About this exercise
Print every record below exactly as written.

+++ Information +++

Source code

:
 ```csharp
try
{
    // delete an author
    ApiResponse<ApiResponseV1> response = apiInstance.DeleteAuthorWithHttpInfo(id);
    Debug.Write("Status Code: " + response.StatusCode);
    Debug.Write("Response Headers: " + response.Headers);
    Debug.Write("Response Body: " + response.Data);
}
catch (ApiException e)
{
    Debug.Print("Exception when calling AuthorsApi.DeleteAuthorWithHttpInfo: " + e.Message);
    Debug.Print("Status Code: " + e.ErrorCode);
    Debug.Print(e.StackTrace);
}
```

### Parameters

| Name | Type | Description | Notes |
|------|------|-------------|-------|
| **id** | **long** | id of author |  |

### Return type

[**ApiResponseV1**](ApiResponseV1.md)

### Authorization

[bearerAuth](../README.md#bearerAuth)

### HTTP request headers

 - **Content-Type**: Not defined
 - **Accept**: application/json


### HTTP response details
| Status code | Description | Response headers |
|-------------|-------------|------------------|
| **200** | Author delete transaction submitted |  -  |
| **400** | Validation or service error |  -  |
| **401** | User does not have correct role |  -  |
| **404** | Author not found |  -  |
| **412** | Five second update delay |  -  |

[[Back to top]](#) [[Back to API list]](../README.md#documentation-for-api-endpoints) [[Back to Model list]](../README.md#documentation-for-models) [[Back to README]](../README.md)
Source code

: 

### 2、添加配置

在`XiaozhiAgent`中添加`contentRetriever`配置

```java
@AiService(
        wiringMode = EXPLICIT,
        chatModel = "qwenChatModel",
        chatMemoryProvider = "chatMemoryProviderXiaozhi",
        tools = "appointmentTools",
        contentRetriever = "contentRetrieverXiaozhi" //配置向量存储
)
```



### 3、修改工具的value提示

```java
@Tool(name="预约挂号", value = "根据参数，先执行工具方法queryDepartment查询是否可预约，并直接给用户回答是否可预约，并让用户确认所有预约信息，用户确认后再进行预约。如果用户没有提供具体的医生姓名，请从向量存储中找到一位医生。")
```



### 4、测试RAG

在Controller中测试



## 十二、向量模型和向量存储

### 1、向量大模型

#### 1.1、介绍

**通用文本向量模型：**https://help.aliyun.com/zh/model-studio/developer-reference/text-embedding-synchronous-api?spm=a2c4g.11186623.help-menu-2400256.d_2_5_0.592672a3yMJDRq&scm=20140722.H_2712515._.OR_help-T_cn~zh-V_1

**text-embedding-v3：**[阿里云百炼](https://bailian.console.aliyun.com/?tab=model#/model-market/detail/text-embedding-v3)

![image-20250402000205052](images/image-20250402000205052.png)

+++

Result for this task
Source code

:
 ```csharp
try
{
    // delete an author
    ApiResponse<ApiResponseV1> response = apiInstance.DeleteAuthorWithHttpInfo(id);
    Debug.Write("Status Code: " + response.StatusCode);
    Debug.Write("Response Headers: " + response.Headers);
    Debug.Write("Response Body: " + response.Data);
}
catch (ApiException e)
{
    Debug.Print("Exception when calling AuthorsApi.DeleteAuthorWithHttpInfo: " + e.Message);
    Debug.Print("Status Code: " + e.ErrorCode);
    Debug.Print(e.StackTrace);
}
```

### Parameters

| Name | Type | Description | Notes |
|------|------|-------------|-------|
| **id** | **long** | id of author |  |

### Return type

[**ApiResponseV1**](ApiResponseV1.md)

### Authorization

[bearerAuth](../README.md#bearerAuth)

### HTTP request headers

 - **Content-Type**: Not defined
 - **Accept**: application/json


### HTTP response details
| Status code | Description | Response headers |
|-------------|-------------|------------------|
| **200** | Author delete transaction submitted |  -  |
| **400** | Validation or service error |  -  |
| **401** | User does not have correct role |  -  |
| **404** | Author not found |  -  |
| **412** | Five second update delay |  -  |

[[Back to top]](#) [[Back to API list]](../README.md#documentation-for-api-endpoints) [[Back to Model list]](../README.md#documentation-for-models) [[Back to README]](../README.md)
Source code

: 

### 2、添加配置

在`XiaozhiAgent`中添加`contentRetriever`配置

```java
@AiService(
        wiringMode = EXPLICIT,
        chatModel = "qwenChatModel",
        chatMemoryProvider = "chatMemoryProviderXiaozhi",
        tools = "appointmentTools",
        contentRetriever = "contentRetrieverXiaozhi" //配置向量存储
)
```



### 3、修改工具的value提示

```java
@Tool(name="预约挂号", value = "根据参数，先执行工具方法queryDepartment查询是否可预约，并直接给用户回答是否可预约，并让用户确认所有预约信息，用户确认后再进行预约。如果用户没有提供具体的医生姓名，请从向量存储中找到一位医生。")
```



### 4、测试RAG

在Controller中测试



## 十二、向量模型和向量存储

### 1、向量大模型

#### 1.1、介绍

**通用文本向量模型：**https://help.aliyun.com/zh/model-studio/developer-reference/text-embedding-synchronous-api?spm=a2c4g.11186623.help-menu-2400256.d_2_5_0.592672a3yMJDRq&scm=20140722.H_2712515._.OR_help-T_cn~zh-V_1

**text-embedding-v3：**[阿里云百炼](https://bailian.console.aliyun.com/?tab=model#/model-market/detail/text-embedding-v3)

![image-20250402000205052](images/image-20250402000205052.png)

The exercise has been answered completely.